VOTRE OBJECTIF:
Pouvez-vous poursuivre, à partir de sa dernière phrase, le débat parlementaire ci-dessous sur les signes religieux et la séparation de l'État et de la religion ?

TEXTE SOURCE:
-------
Dans un autre ordre d'idées, s'abstenir de
porter des signes religieux par les agents de la fonction publique et
parapublique est conséquent avec le principe de la séparation de l'État et de
la religion, mais j'aimerais insister sur un point : ou bien tous les
agents de l'État ont le droit de porter des signes religieux ou nul n'a le
droit de porter des signes religieux. Au
moins, le principe d'égalité est préservé. L'idée selon laquelle on interdirait
aux seuls juges et policiers le port des signes religieux est doublement
discriminatoire, il y a discrimination évidente... Oui?
Le Président (M. Ferland) : ...une
minute pour conclure.
M. Haroun (Sam) : C'est tout?
Le Président (M. Ferland) :
Oui.
M. Haroun (Sam) : Oh, mon Dieu! Il y
a discrimination administrative évidente… Bien, je vais faire la conclusion,
alors. Je peux aller à la conclusion?
Le consensus existe, il est sous nos yeux depuis
plusieurs années. Il était sous les yeux de la commission Bouchard-Taylor,
puisque le mandat de celle-ci était de baser ses recommandations sur trois
principes : la primauté de la langue française, l'égalité hommes-femmes et la séparation de
l'État et de la religion. La loi qui a créé la commission
Bouchard-Taylor comprenait ces trois principes, et cette loi a été adoptée à l'unanimité
par l'Assemblée nationale, elle a été accueillie favorablement par l'opinion
publique. Construisons sur ce que nous avons et qui est consensuel, c'est-à-dire sur le principe de la séparation de
l'État et de la religion, et nous verrons ensuite les modalités
d'application.
Moi, je m'arrête puisque...
Le
Président (M. Ferland) : Alors, merci. Merci, M. Haroun.
Nous allons maintenant débuter la période d'échange. Alors, M. le
ministre, la parole est à vous.
-------
Éléments stockés
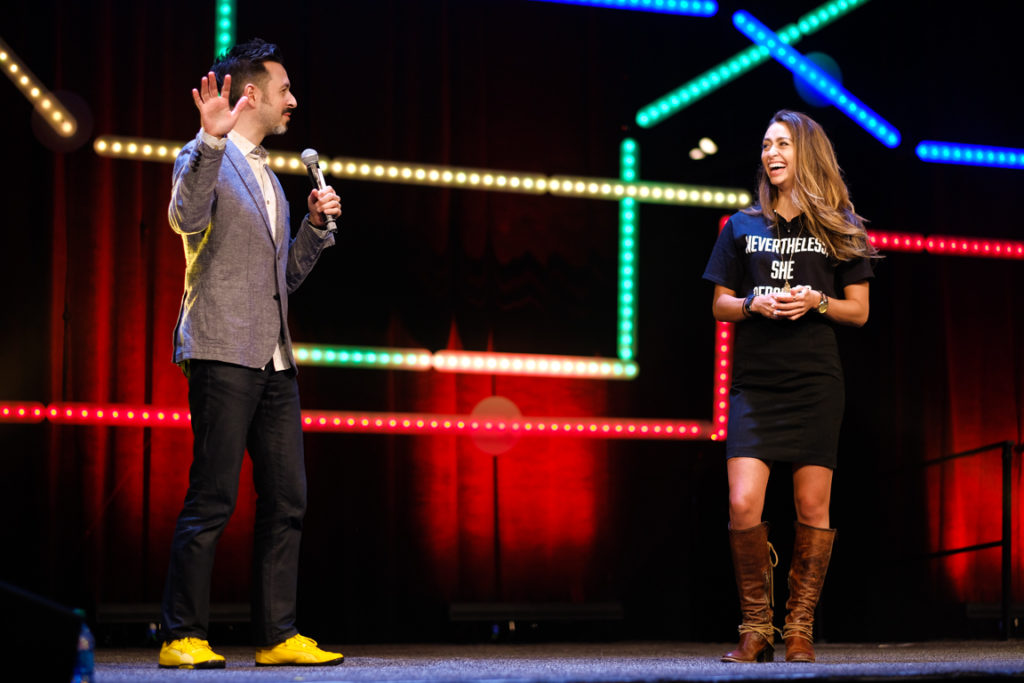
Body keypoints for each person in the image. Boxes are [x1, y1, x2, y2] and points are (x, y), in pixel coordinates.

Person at [159, 38, 344, 669]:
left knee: (288, 497)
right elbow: (185, 217)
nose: (294, 101)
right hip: (221, 349)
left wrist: (315, 232)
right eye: (285, 90)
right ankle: (181, 634)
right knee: (212, 498)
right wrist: (210, 141)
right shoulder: (201, 155)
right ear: (251, 95)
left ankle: (277, 635)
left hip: (274, 359)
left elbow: (281, 279)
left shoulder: (268, 174)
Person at [702, 110, 875, 663]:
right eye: (765, 144)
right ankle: (756, 628)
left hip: (815, 384)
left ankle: (798, 629)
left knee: (810, 504)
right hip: (756, 384)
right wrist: (753, 302)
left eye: (782, 144)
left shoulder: (839, 225)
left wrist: (816, 300)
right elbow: (719, 304)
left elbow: (860, 312)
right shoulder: (741, 226)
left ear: (806, 151)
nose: (770, 153)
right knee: (742, 502)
-------
RÉSULTAT DE LA TÂCHE:
M. Drainville : Merci, M. le
Président. Bonjour, M. Haroun. Merci pour votre présentation.
Je veux juste
être bien sûr, là, d'avoir saisi votre pensée. Si je vous comprends bien, vous
êtes d'accord, vous, avec l'interdiction de porter un signe religieux
pour un agent de l'État.
M. Haroun (Sam) : Oui.
M. Drainville : Et vous
n'avez aucune réserve là-dessus?
M. Haroun (Sam) : Non, pas du tout.
Mais… Et là j'ai été, pardonnez-moi, interrompu. Ce que je voulais dire, c'est que l'idée d'interdire aux seuls juges
et policiers sous prétexte qu'ils détiendraient une autorité, n'est-ce
pas, est une fausse bonne idée, parce que le
critère choisi, le critère d'autorité, est tout à fait subjectif. Il n'est dans
aucune loi, il n'a aucune assise
juridique. Si... Et, pire que ça, on est en train de privilégier la notion
d'autorité qui n'existe dans aucune des lois au détriment du principe d'égalité qui est un des fondements de
notre démocratie. Il y a quelque chose qui ne va pas. Et je préfère, moi
qui suis pour que les fonctionnaires s'abstiennent — je préfère le mot
«s'abstenir» qu'«interdire», n'est-ce
pas? — s'abstiennent
de porter... Je préfère qu'ils aient le droit de le faire, mais tous qu'ils
aient le droit de le faire ou tous
qu'ils n'aient pas le droit de le faire. Au moins, le principe d'égalité est
préservé, alors qu'avec la formule Bouchard-Taylor,
juges, et policiers, et gardiens de prison, ni le principe de laïcité n'est
respecté ni le principe d'égalité n'est respecté. Voilà.
M.
Drainville :
Pourquoi? Pourquoi le principe d'égalité n'est-il pas respecté avec la formule
Bouchard-Taylor?
M. Haroun
(Sam) : Bien, parce qu'il y
a des agents de l'État qui ont un droit que d'autres n'ont pas. Et il y a
un autre argument aussi : il y a une forme moins manifeste mais aussi réelle
de discrimination. Nous constatons que la majorité
des juges et des policiers sont des hommes et que la majorité des membres des
corps… des personnels infirmier et enseignant
sont des femmes. Dois-je comprendre que les postes majoritairement occupés par
les hommes ont plus d'autorité que les postes occupés majoritairement
par les femmes? C'est une question que je pose.
• (11 h 20) •
M.
Drainville : Et pourquoi, à votre avis, la neutralité
religieuse de l'État passe-t-elle par l'interdiction des signes
religieux ostentatoires? C'est quoi, les conséquences, selon vous, de… Quelles
sont les conséquences, selon vous, qu'un agent de l'État porte un signe
religieux ostentatoire?
M. Haroun
(Sam) : C'est exactement
pour les mêmes raisons que pour la neutralité politique. C'est pour
cela que je suis plutôt favorable à ce qu'on
modifie les articles 10 et 11 de la Loi sur la fonction publique qui parlent de neutralité politique des fonctionnaires et
d'ajouter juste «neutralité politique et religieuse».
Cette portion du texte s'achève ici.